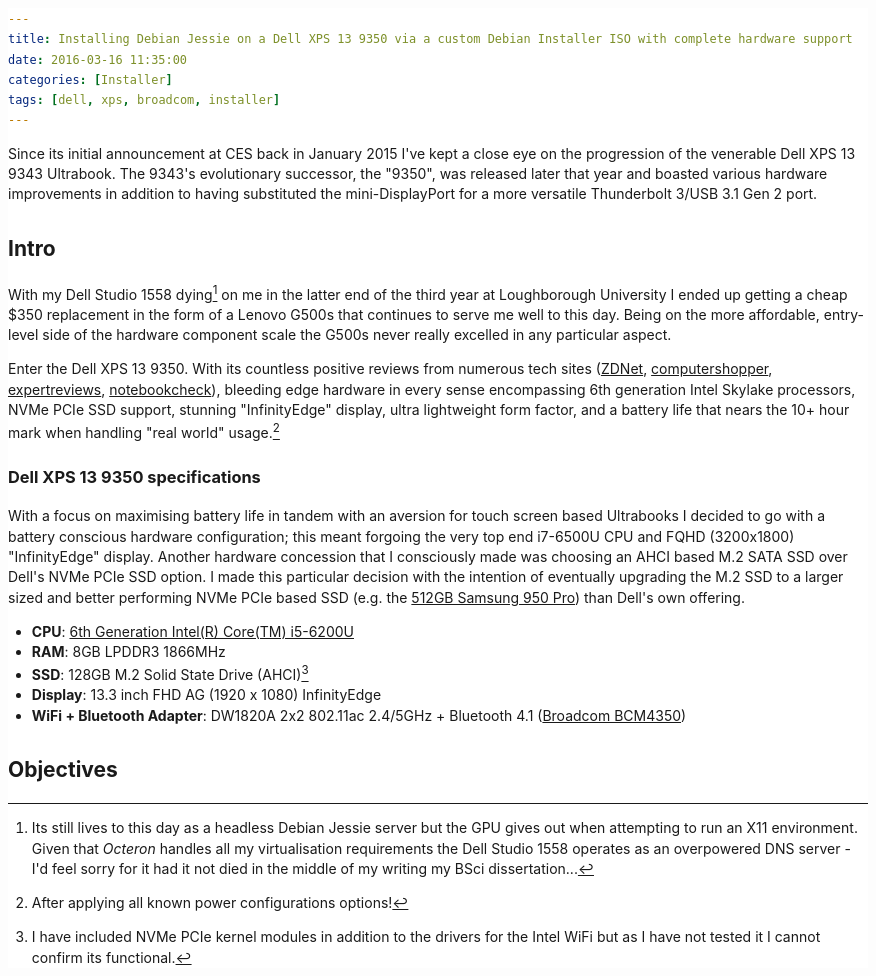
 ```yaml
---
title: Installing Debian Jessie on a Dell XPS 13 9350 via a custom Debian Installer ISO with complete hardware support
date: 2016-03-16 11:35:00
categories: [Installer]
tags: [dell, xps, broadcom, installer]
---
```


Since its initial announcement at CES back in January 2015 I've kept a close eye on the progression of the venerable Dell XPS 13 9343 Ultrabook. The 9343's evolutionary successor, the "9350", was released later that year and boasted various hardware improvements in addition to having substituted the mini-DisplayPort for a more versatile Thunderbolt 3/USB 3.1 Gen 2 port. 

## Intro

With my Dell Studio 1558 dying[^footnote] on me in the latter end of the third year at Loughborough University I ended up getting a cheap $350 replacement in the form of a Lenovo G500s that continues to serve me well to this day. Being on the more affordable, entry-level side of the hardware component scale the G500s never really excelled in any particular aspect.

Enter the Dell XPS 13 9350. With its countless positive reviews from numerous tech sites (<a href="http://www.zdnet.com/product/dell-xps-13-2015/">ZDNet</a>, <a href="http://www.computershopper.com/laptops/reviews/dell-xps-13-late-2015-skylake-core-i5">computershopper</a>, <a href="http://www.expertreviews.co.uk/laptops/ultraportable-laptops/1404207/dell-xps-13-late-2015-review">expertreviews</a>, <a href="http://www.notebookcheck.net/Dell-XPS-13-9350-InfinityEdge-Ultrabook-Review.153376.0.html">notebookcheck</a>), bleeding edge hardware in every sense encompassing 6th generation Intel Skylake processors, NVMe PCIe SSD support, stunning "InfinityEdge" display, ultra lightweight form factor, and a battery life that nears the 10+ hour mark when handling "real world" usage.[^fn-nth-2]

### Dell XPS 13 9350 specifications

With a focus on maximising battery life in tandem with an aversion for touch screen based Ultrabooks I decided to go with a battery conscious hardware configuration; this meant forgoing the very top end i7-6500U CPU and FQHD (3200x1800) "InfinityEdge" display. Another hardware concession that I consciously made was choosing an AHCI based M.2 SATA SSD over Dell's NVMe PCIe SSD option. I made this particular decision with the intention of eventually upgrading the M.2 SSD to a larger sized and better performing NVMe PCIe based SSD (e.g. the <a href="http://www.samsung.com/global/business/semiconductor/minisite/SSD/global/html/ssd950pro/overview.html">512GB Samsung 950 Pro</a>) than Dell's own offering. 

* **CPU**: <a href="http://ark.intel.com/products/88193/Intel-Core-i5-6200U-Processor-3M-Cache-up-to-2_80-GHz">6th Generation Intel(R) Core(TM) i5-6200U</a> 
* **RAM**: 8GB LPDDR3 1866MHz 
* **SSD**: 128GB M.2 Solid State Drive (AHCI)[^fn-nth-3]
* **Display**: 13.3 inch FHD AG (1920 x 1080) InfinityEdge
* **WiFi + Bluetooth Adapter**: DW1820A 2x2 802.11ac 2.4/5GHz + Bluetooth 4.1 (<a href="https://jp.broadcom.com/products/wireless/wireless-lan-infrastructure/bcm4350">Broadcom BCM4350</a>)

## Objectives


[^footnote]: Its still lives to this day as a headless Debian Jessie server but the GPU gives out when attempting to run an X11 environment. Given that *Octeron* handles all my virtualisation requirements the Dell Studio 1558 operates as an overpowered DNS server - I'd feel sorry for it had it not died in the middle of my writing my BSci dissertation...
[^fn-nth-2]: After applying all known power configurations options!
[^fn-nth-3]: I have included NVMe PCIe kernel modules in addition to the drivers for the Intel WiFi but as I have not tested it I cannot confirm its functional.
= = = = =
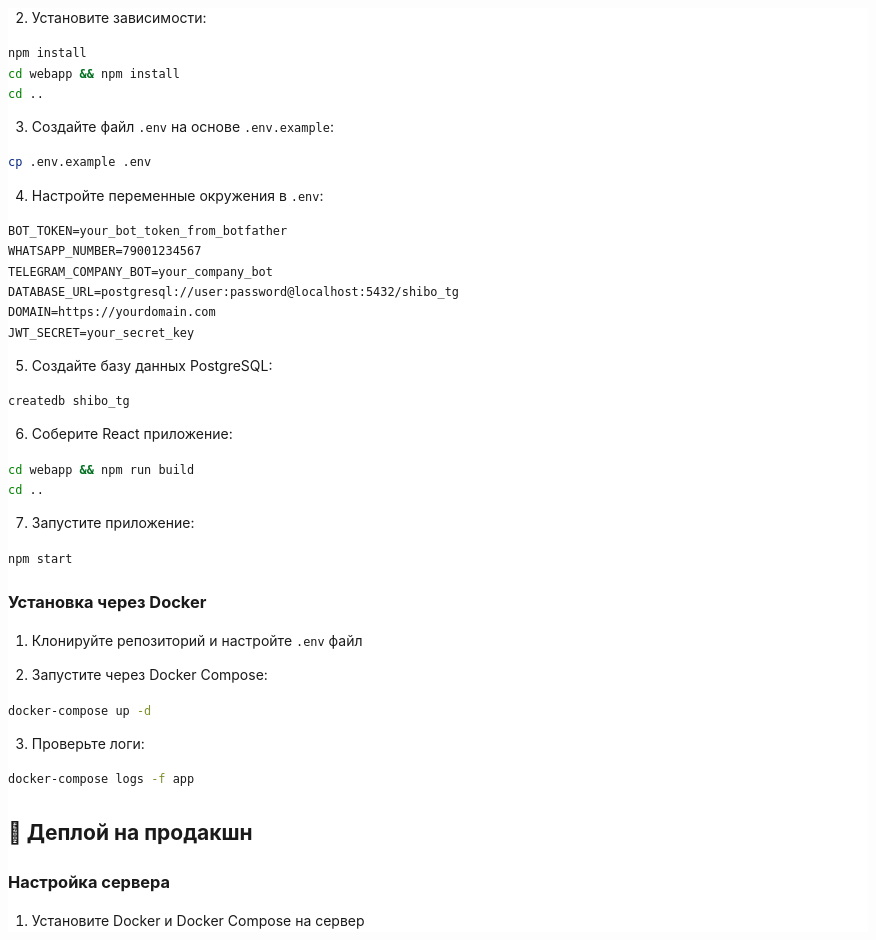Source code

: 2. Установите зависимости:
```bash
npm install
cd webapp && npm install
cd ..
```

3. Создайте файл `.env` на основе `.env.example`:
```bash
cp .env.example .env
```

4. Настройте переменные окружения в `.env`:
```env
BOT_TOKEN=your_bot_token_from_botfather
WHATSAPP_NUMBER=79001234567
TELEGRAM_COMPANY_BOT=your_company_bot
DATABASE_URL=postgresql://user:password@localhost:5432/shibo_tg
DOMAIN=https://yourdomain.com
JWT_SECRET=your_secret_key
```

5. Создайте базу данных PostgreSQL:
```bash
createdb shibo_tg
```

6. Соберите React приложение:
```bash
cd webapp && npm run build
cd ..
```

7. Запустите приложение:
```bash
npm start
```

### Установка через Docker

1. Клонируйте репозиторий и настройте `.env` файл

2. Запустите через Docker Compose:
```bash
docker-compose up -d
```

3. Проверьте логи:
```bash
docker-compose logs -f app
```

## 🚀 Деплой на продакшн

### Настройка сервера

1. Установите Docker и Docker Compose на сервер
= = = = =
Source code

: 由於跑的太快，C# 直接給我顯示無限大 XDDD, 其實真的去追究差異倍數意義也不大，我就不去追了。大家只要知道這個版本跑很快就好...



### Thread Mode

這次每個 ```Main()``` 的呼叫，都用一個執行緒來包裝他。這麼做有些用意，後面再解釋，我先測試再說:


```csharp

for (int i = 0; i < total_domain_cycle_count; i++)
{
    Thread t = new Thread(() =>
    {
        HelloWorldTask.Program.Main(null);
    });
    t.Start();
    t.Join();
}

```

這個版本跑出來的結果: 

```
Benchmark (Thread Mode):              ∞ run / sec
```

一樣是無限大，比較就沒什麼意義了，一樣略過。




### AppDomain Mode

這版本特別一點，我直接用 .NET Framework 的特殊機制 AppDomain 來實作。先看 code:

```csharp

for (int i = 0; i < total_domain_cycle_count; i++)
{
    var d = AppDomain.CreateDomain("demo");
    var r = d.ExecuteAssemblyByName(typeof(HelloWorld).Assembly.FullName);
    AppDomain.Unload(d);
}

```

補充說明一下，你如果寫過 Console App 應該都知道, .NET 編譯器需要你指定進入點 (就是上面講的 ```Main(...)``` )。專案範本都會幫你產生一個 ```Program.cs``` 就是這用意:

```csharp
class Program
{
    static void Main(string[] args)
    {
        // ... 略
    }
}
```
= = = = =
• Your instructions: Look through the data and show every line containing "Debian".

• Solution below:
title: Installing Debian Jessie on a Dell XPS 13 9350 via a custom Debian Installer ISO with complete hardware support
[^footnote]: Its still lives to this day as a headless Debian Jessie server but the GPU gives out when attempting to run an X11 environment. Given that *Octeron* handles all my virtualisation requirements the Dell Studio 1558 operates as an overpowered DNS server - I'd feel sorry for it had it not died in the middle of my writing my BSci dissertation...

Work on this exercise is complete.